Starting at the first line of the records below, reproduce every line up to and including the line with "right knee: (731, 1520)", but leave out all pictures.

──────

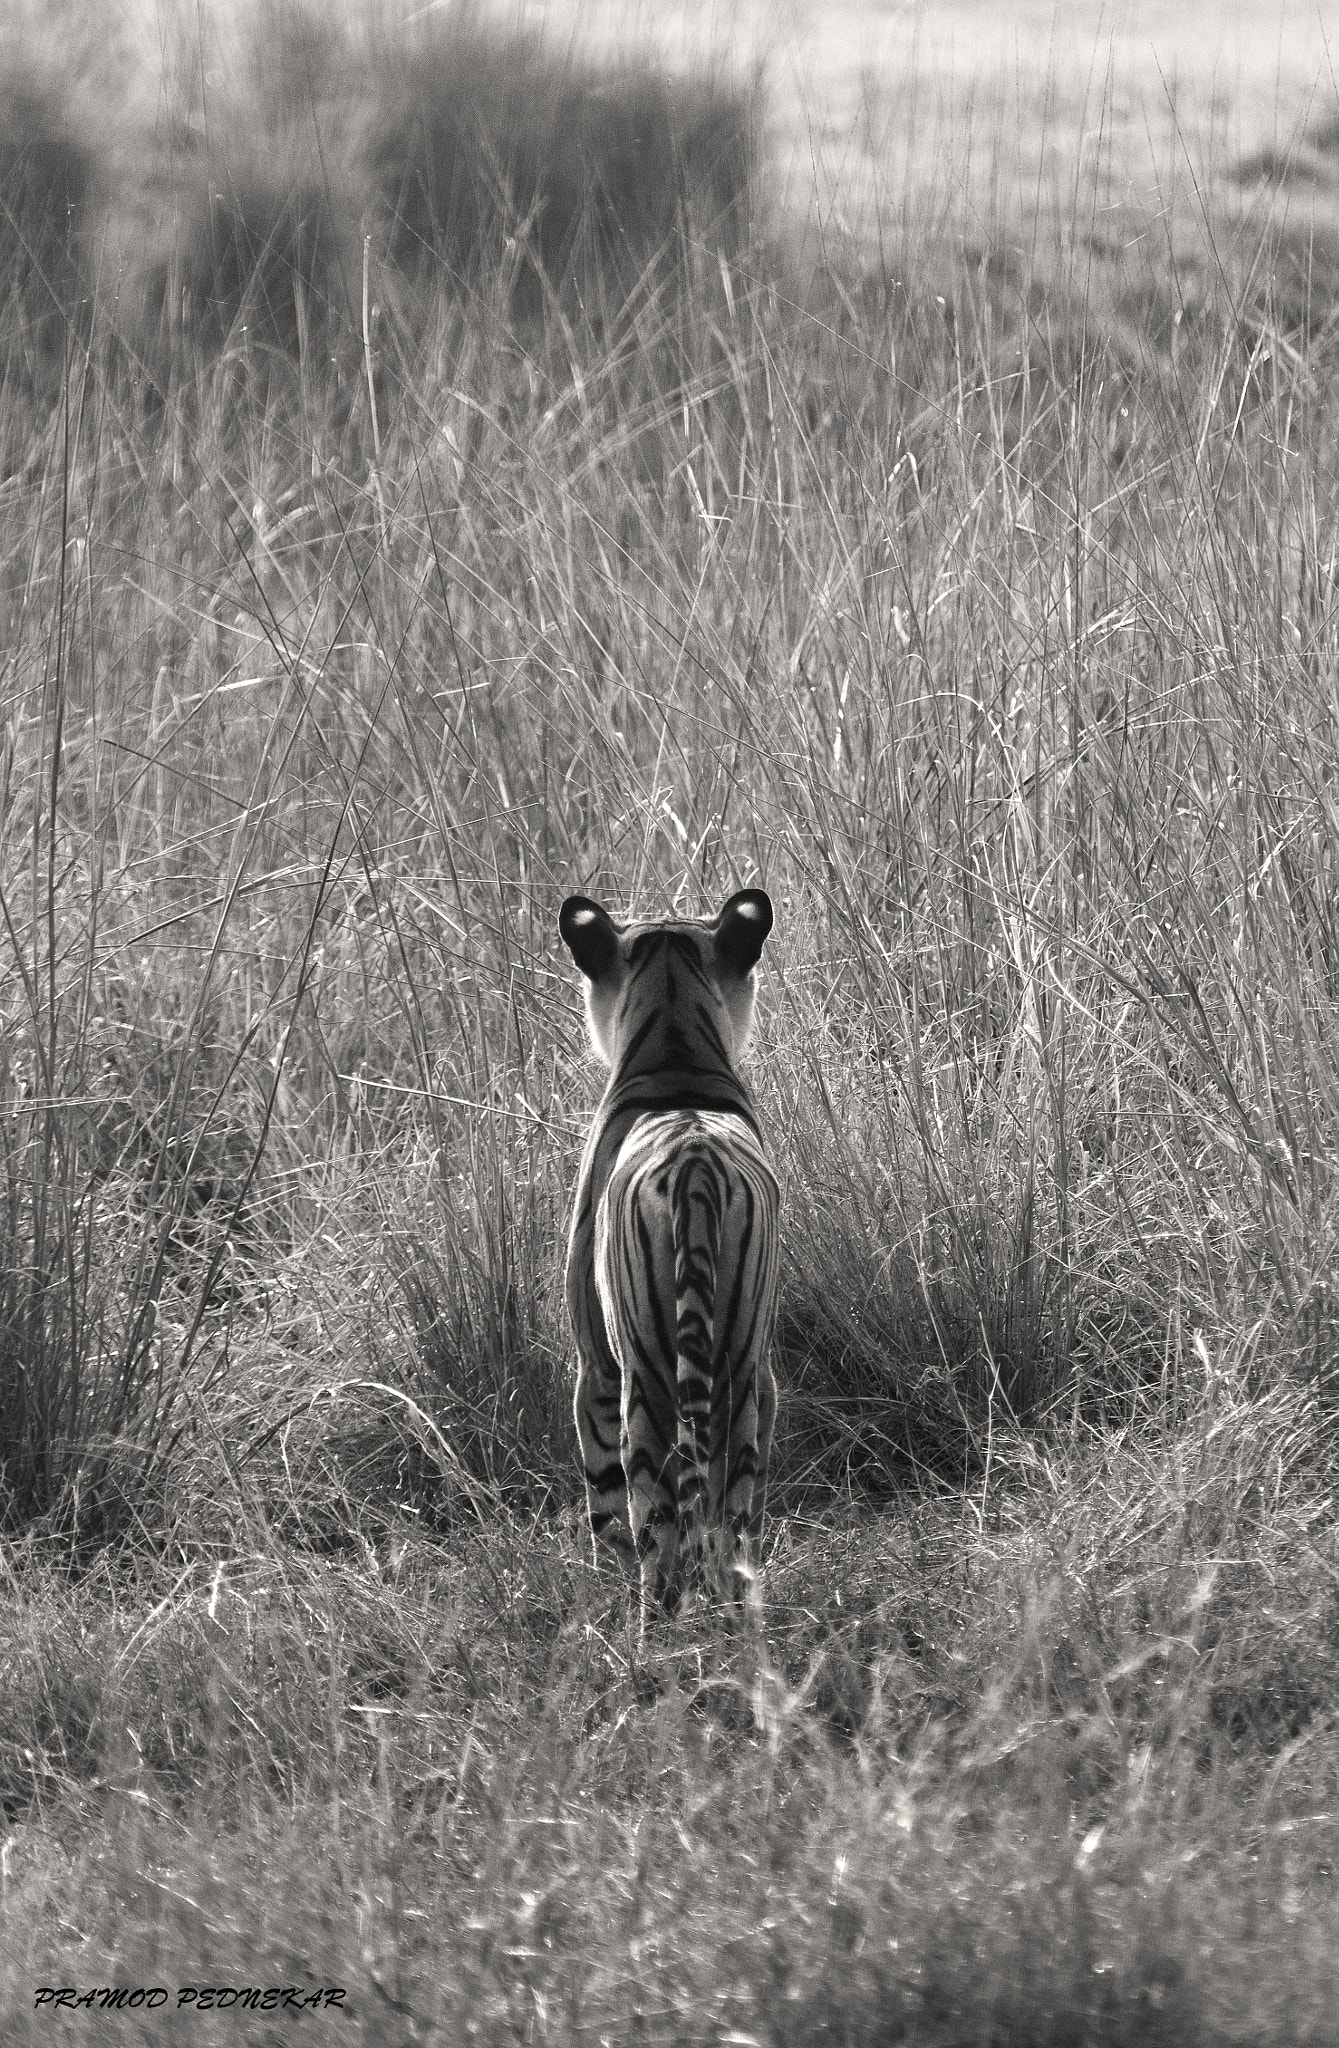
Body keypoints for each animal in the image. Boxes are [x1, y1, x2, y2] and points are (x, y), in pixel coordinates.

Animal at [560, 887, 781, 1632]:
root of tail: (695, 1168)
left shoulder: (595, 1365)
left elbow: (603, 1507)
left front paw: (597, 1587)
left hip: (642, 1384)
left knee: (655, 1526)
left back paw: (652, 1632)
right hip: (740, 1373)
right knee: (731, 1520)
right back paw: (737, 1625)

──────

### Response area
Body keypoints for each animal in the image. Boxes are [x1, y1, x2, y2] and points are (x, y), in pixel coordinates.

Animal at [560, 887, 781, 1632]:
root of tail: (695, 1168)
left shoulder: (595, 1365)
left elbow: (603, 1507)
left front paw: (597, 1587)
left hip: (642, 1384)
left knee: (655, 1526)
left back paw: (652, 1632)
right hip: (740, 1373)
right knee: (731, 1520)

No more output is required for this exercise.